Task statement » Arrange every line of the items below as a Markdown table with the columns Row and Text. Number the rows in order and omit any blank lines.
________________________
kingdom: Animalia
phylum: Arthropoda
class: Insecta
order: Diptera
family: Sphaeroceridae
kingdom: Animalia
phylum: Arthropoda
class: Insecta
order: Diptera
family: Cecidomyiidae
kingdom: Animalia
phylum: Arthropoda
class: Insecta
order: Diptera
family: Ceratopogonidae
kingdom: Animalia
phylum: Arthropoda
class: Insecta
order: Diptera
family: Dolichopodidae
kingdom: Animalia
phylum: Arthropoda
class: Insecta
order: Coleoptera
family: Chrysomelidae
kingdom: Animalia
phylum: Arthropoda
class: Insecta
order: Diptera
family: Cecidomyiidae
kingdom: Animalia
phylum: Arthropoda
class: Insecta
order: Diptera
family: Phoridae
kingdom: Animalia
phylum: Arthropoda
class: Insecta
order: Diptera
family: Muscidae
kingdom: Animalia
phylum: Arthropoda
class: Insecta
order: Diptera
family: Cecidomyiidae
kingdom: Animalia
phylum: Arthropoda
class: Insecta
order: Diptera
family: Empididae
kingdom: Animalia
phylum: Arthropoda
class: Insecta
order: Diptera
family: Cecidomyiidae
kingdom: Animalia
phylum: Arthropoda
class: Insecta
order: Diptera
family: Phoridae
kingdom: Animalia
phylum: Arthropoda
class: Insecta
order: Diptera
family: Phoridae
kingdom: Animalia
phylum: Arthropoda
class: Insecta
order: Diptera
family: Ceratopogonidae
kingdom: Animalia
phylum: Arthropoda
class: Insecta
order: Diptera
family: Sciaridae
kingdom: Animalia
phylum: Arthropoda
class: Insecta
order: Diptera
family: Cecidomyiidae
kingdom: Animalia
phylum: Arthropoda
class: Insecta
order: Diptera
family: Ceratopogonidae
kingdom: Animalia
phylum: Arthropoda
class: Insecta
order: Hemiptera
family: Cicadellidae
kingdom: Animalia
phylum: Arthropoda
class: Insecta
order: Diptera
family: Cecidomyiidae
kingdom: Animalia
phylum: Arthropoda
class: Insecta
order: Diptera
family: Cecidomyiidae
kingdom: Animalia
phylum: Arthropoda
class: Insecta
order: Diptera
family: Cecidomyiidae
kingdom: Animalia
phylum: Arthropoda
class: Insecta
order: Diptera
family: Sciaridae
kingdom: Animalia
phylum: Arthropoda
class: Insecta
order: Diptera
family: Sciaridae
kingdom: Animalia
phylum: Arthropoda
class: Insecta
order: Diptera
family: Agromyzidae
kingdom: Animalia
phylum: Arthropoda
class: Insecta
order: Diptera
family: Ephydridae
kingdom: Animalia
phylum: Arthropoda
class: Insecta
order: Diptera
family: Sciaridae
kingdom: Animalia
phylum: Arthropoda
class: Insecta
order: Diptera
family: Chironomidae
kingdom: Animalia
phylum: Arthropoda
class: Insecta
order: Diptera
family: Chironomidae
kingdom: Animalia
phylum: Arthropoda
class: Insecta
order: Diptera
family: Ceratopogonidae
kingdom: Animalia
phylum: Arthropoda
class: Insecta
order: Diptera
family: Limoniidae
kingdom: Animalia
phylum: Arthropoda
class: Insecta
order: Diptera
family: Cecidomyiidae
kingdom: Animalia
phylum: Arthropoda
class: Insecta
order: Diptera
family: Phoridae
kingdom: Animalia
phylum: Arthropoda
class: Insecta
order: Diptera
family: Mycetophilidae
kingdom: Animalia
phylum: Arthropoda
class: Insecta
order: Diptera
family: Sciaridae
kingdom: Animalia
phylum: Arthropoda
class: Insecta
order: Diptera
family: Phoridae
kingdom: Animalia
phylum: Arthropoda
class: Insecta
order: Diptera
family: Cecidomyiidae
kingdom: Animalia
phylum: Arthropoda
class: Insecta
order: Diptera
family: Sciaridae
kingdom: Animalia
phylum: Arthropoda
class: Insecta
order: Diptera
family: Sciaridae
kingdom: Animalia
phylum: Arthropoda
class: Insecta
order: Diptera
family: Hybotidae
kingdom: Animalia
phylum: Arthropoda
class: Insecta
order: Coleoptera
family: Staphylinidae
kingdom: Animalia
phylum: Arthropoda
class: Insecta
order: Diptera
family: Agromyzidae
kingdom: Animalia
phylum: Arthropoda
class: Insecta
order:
________________________
The reply »
| Row | Text |
|---|---|
| 1 | kingdom: Animalia |
| 2 | phylum: Arthropoda |
| 3 | class: Insecta |
| 4 | order: Diptera |
| 5 | family: Sphaeroceridae |
| 6 | kingdom: Animalia |
| 7 | phylum: Arthropoda |
| 8 | class: Insecta |
| 9 | order: Diptera |
| 10 | family: Cecidomyiidae |
| 11 | kingdom: Animalia |
| 12 | phylum: Arthropoda |
| 13 | class: Insecta |
| 14 | order: Diptera |
| 15 | family: Ceratopogonidae |
| 16 | kingdom: Animalia |
| 17 | phylum: Arthropoda |
| 18 | class: Insecta |
| 19 | order: Diptera |
| 20 | family: Dolichopodidae |
| 21 | kingdom: Animalia |
| 22 | phylum: Arthropoda |
| 23 | class: Insecta |
| 24 | order: Coleoptera |
| 25 | family: Chrysomelidae |
| 26 | kingdom: Animalia |
| 27 | phylum: Arthropoda |
| 28 | class: Insecta |
| 29 | order: Diptera |
| 30 | family: Cecidomyiidae |
| 31 | kingdom: Animalia |
| 32 | phylum: Arthropoda |
| 33 | class: Insecta |
| 34 | order: Diptera |
| 35 | family: Phoridae |
| 36 | kingdom: Animalia |
| 37 | phylum: Arthropoda |
| 38 | class: Insecta |
| 39 | order: Diptera |
| 40 | family: Muscidae |
| 41 | kingdom: Animalia |
| 42 | phylum: Arthropoda |
| 43 | class: Insecta |
| 44 | order: Diptera |
| 45 | family: Cecidomyiidae |
| 46 | kingdom: Animalia |
| 47 | phylum: Arthropoda |
| 48 | class: Insecta |
| 49 | order: Diptera |
| 50 | family: Empididae |
| 51 | kingdom: Animalia |
| 52 | phylum: Arthropoda |
| 53 | class: Insecta |
| 54 | order: Diptera |
| 55 | family: Cecidomyiidae |
| 56 | kingdom: Animalia |
| 57 | phylum: Arthropoda |
| 58 | class: Insecta |
| 59 | order: Diptera |
| 60 | family: Phoridae |
| 61 | kingdom: Animalia |
| 62 | phylum: Arthropoda |
| 63 | class: Insecta |
| 64 | order: Diptera |
| 65 | family: Phoridae |
| 66 | kingdom: Animalia |
| 67 | phylum: Arthropoda |
| 68 | class: Insecta |
| 69 | order: Diptera |
| 70 | family: Ceratopogonidae |
| 71 | kingdom: Animalia |
| 72 | phylum: Arthropoda |
| 73 | class: Insecta |
| 74 | order: Diptera |
| 75 | family: Sciaridae |
| 76 | kingdom: Animalia |
| 77 | phylum: Arthropoda |
| 78 | class: Insecta |
| 79 | order: Diptera |
| 80 | family: Cecidomyiidae |
| 81 | kingdom: Animalia |
| 82 | phylum: Arthropoda |
| 83 | class: Insecta |
| 84 | order: Diptera |
| 85 | family: Ceratopogonidae |
| 86 | kingdom: Animalia |
| 87 | phylum: Arthropoda |
| 88 | class: Insecta |
| 89 | order: Hemiptera |
| 90 | family: Cicadellidae |
| 91 | kingdom: Animalia |
| 92 | phylum: Arthropoda |
| 93 | class: Insecta |
| 94 | order: Diptera |
| 95 | family: Cecidomyiidae |
| 96 | kingdom: Animalia |
| 97 | phylum: Arthropoda |
| 98 | class: Insecta |
| 99 | order: Diptera |
| 100 | family: Cecidomyiidae |
| 101 | kingdom: Animalia |
| 102 | phylum: Arthropoda |
| 103 | class: Insecta |
| 104 | order: Diptera |
| 105 | family: Cecidomyiidae |
| 106 | kingdom: Animalia |
| 107 | phylum: Arthropoda |
| 108 | class: Insecta |
| 109 | order: Diptera |
| 110 | family: Sciaridae |
| 111 | kingdom: Animalia |
| 112 | phylum: Arthropoda |
| 113 | class: Insecta |
| 114 | order: Diptera |
| 115 | family: Sciaridae |
| 116 | kingdom: Animalia |
| 117 | phylum: Arthropoda |
| 118 | class: Insecta |
| 119 | order: Diptera |
| 120 | family: Agromyzidae |
| 121 | kingdom: Animalia |
| 122 | phylum: Arthropoda |
| 123 | class: Insecta |
| 124 | order: Diptera |
| 125 | family: Ephydridae |
| 126 | kingdom: Animalia |
| 127 | phylum: Arthropoda |
| 128 | class: Insecta |
| 129 | order: Diptera |
| 130 | family: Sciaridae |
| 131 | kingdom: Animalia |
| 132 | phylum: Arthropoda |
| 133 | class: Insecta |
| 134 | order: Diptera |
| 135 | family: Chironomidae |
| 136 | kingdom: Animalia |
| 137 | phylum: Arthropoda |
| 138 | class: Insecta |
| 139 | order: Diptera |
| 140 | family: Chironomidae |
| 141 | kingdom: Animalia |
| 142 | phylum: Arthropoda |
| 143 | class: Insecta |
| 144 | order: Diptera |
| 145 | family: Ceratopogonidae |
| 146 | kingdom: Animalia |
| 147 | phylum: Arthropoda |
| 148 | class: Insecta |
| 149 | order: Diptera |
| 150 | family: Limoniidae |
| 151 | kingdom: Animalia |
| 152 | phylum: Arthropoda |
| 153 | class: Insecta |
| 154 | order: Diptera |
| 155 | family: Cecidomyiidae |
| 156 | kingdom: Animalia |
| 157 | phylum: Arthropoda |
| 158 | class: Insecta |
| 159 | order: Diptera |
| 160 | family: Phoridae |
| 161 | kingdom: Animalia |
| 162 | phylum: Arthropoda |
| 163 | class: Insecta |
| 164 | order: Diptera |
| 165 | family: Mycetophilidae |
| 166 | kingdom: Animalia |
| 167 | phylum: Arthropoda |
| 168 | class: Insecta |
| 169 | order: Diptera |
| 170 | family: Sciaridae |
| 171 | kingdom: Animalia |
| 172 | phylum: Arthropoda |
| 173 | class: Insecta |
| 174 | order: Diptera |
| 175 | family: Phoridae |
| 176 | kingdom: Animalia |
| 177 | phylum: Arthropoda |
| 178 | class: Insecta |
| 179 | order: Diptera |
| 180 | family: Cecidomyiidae |
| 181 | kingdom: Animalia |
| 182 | phylum: Arthropoda |
| 183 | class: Insecta |
| 184 | order: Diptera |
| 185 | family: Sciaridae |
| 186 | kingdom: Animalia |
| 187 | phylum: Arthropoda |
| 188 | class: Insecta |
| 189 | order: Diptera |
| 190 | family: Sciaridae |
| 191 | kingdom: Animalia |
| 192 | phylum: Arthropoda |
| 193 | class: Insecta |
| 194 | order: Diptera |
| 195 | family: Hybotidae |
| 196 | kingdom: Animalia |
| 197 | phylum: Arthropoda |
| 198 | class: Insecta |
| 199 | order: Coleoptera |
| 200 | family: Staphylinidae |
| 201 | kingdom: Animalia |
| 202 | phylum: Arthropoda |
| 203 | class: Insecta |
| 204 | order: Diptera |
| 205 | family: Agromyzidae |
| 206 | kingdom: Animalia |
| 207 | phylum: Arthropoda |
| 208 | class: Insecta |
| 209 | order: |